======== GIVEN DATA ========

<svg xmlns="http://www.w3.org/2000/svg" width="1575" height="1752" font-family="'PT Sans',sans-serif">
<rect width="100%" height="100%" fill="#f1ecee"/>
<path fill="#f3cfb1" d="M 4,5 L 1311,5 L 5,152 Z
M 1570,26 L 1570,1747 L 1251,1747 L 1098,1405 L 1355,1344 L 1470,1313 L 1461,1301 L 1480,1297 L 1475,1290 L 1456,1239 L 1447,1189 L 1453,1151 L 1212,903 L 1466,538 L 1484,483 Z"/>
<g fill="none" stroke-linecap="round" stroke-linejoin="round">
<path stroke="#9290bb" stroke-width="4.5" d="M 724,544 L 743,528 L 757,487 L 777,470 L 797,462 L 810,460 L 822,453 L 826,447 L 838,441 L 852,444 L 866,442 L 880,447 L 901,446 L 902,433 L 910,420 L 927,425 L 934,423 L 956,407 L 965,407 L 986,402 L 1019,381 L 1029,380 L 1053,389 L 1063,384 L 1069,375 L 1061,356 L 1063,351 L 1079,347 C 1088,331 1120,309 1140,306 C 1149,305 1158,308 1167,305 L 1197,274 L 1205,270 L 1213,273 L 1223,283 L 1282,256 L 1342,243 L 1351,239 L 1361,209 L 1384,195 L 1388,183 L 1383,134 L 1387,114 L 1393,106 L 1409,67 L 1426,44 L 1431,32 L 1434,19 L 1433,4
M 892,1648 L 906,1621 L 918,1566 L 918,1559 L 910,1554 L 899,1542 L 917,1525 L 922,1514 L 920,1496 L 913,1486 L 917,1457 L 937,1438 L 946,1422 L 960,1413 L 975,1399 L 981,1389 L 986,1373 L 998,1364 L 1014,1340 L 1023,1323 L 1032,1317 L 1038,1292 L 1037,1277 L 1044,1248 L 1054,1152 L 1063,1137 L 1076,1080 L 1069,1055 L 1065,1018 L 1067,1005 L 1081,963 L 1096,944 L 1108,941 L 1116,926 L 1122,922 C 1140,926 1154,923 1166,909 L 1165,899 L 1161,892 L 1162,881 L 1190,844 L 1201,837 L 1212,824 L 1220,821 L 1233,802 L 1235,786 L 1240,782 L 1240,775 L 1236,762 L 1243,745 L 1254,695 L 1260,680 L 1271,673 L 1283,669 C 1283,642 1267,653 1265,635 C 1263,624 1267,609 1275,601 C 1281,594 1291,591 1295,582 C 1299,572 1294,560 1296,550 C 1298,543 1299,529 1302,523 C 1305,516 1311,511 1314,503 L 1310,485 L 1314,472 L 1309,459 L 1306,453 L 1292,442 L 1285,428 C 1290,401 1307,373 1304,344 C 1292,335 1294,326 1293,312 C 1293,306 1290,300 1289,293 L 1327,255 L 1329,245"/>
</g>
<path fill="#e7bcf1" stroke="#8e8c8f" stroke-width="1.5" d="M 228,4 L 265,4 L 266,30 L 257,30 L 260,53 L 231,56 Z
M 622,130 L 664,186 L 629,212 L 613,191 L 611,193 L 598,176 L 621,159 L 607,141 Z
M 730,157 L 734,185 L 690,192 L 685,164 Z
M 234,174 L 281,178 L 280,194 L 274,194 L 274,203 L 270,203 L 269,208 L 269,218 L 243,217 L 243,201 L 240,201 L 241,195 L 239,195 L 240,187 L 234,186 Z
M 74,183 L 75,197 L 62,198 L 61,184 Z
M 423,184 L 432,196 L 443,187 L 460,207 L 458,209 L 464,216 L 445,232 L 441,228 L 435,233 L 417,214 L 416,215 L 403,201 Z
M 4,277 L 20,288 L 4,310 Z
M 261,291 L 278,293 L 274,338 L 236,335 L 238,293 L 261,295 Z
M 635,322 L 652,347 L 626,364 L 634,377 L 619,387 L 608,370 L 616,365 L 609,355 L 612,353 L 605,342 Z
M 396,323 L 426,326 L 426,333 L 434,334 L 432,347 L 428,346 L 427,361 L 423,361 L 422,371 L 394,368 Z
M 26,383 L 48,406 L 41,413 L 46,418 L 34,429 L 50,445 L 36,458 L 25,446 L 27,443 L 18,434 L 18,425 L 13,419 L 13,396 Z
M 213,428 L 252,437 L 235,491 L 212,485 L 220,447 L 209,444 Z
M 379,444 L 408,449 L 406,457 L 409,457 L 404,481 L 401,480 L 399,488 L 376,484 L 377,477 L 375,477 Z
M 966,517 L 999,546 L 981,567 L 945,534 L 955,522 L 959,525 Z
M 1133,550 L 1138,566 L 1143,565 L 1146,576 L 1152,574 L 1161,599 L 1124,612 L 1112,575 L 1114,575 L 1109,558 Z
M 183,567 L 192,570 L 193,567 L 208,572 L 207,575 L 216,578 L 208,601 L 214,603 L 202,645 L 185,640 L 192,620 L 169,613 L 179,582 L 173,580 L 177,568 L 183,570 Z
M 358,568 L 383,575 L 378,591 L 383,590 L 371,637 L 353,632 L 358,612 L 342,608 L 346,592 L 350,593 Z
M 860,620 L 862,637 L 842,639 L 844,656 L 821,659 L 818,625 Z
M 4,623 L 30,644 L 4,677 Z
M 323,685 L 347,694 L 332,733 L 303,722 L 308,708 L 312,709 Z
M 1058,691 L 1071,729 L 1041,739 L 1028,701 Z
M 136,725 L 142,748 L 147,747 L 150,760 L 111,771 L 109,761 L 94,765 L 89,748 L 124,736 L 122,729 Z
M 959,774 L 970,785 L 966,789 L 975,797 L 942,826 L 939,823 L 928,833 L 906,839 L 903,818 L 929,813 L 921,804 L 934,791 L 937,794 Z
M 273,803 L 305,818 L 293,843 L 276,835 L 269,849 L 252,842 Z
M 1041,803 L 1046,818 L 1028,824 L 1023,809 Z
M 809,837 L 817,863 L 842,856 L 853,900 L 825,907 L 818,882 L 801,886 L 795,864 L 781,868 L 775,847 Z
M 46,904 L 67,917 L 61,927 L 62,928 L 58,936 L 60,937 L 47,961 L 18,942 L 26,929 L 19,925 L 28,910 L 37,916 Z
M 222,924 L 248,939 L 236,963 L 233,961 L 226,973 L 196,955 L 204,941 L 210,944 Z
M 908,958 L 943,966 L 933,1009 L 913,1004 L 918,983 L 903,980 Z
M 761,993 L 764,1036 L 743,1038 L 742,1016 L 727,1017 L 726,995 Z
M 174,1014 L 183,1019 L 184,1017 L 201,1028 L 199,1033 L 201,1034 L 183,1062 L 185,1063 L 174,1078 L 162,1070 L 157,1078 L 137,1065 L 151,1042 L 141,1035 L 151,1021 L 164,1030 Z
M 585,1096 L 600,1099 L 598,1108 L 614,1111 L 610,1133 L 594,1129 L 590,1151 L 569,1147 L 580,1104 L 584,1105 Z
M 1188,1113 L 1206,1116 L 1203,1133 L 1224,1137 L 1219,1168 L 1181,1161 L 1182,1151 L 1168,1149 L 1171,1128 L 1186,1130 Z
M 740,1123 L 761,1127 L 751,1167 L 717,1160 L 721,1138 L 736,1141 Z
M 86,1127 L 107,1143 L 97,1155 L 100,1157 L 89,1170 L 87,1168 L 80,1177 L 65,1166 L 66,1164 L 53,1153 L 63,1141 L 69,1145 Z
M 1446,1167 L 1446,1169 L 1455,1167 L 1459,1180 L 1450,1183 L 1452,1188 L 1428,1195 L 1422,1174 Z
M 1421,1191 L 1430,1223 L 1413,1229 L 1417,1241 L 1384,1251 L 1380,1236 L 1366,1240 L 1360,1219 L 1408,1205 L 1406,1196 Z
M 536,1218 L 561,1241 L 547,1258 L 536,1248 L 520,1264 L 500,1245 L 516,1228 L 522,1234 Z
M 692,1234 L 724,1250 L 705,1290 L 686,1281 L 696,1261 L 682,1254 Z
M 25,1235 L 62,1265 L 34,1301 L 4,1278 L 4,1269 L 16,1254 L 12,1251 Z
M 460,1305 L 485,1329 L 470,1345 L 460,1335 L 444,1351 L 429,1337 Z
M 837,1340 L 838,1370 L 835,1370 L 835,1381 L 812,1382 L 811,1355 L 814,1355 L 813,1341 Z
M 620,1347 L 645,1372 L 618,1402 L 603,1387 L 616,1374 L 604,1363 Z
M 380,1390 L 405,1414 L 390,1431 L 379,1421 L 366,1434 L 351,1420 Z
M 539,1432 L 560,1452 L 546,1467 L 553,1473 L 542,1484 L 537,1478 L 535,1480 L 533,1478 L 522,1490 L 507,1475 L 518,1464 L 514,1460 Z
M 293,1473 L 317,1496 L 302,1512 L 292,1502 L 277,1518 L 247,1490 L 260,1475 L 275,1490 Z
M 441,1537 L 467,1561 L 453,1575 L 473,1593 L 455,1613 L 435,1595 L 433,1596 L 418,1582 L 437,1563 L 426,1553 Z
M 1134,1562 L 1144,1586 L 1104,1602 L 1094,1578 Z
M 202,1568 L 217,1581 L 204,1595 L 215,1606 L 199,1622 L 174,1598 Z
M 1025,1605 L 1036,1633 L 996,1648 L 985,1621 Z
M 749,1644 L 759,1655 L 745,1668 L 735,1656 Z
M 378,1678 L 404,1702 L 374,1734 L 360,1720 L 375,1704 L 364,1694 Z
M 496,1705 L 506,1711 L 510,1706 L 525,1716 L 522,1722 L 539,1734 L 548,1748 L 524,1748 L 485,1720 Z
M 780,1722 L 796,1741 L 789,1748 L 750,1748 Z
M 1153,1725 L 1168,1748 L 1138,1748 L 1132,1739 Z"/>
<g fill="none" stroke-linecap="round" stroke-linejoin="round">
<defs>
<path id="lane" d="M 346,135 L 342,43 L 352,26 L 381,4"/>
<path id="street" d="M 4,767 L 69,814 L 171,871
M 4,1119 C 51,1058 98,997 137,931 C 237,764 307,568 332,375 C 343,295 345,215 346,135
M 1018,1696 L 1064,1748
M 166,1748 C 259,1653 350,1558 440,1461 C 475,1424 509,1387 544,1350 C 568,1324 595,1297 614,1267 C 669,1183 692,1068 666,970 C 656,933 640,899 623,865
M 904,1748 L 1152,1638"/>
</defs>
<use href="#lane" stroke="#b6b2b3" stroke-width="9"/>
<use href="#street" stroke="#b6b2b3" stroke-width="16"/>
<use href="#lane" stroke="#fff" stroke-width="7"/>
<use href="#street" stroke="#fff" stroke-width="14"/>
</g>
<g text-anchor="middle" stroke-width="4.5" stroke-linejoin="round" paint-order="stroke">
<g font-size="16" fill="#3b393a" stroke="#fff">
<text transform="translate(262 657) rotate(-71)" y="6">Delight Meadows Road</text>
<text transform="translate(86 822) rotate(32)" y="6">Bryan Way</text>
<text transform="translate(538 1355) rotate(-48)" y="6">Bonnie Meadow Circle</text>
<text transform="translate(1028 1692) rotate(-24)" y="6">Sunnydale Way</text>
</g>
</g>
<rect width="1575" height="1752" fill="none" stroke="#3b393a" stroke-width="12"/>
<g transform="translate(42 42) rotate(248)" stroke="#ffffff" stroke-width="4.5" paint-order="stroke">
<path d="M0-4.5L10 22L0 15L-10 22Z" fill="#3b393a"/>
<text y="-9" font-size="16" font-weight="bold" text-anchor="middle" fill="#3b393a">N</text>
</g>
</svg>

========

### EXERCISE DIRECTIONS
Could you restate, word for word, the lines above from the one with "M 234,174 L" to the one with "M 183,567 L", both included?

### WRITTEN RESPONSE
M 234,174 L 281,178 L 280,194 L 274,194 L 274,203 L 270,203 L 269,208 L 269,218 L 243,217 L 243,201 L 240,201 L 241,195 L 239,195 L 240,187 L 234,186 Z
M 74,183 L 75,197 L 62,198 L 61,184 Z
M 423,184 L 432,196 L 443,187 L 460,207 L 458,209 L 464,216 L 445,232 L 441,228 L 435,233 L 417,214 L 416,215 L 403,201 Z
M 4,277 L 20,288 L 4,310 Z
M 261,291 L 278,293 L 274,338 L 236,335 L 238,293 L 261,295 Z
M 635,322 L 652,347 L 626,364 L 634,377 L 619,387 L 608,370 L 616,365 L 609,355 L 612,353 L 605,342 Z
M 396,323 L 426,326 L 426,333 L 434,334 L 432,347 L 428,346 L 427,361 L 423,361 L 422,371 L 394,368 Z
M 26,383 L 48,406 L 41,413 L 46,418 L 34,429 L 50,445 L 36,458 L 25,446 L 27,443 L 18,434 L 18,425 L 13,419 L 13,396 Z
M 213,428 L 252,437 L 235,491 L 212,485 L 220,447 L 209,444 Z
M 379,444 L 408,449 L 406,457 L 409,457 L 404,481 L 401,480 L 399,488 L 376,484 L 377,477 L 375,477 Z
M 966,517 L 999,546 L 981,567 L 945,534 L 955,522 L 959,525 Z
M 1133,550 L 1138,566 L 1143,565 L 1146,576 L 1152,574 L 1161,599 L 1124,612 L 1112,575 L 1114,575 L 1109,558 Z
M 183,567 L 192,570 L 193,567 L 208,572 L 207,575 L 216,578 L 208,601 L 214,603 L 202,645 L 185,640 L 192,620 L 169,613 L 179,582 L 173,580 L 177,568 L 183,570 Z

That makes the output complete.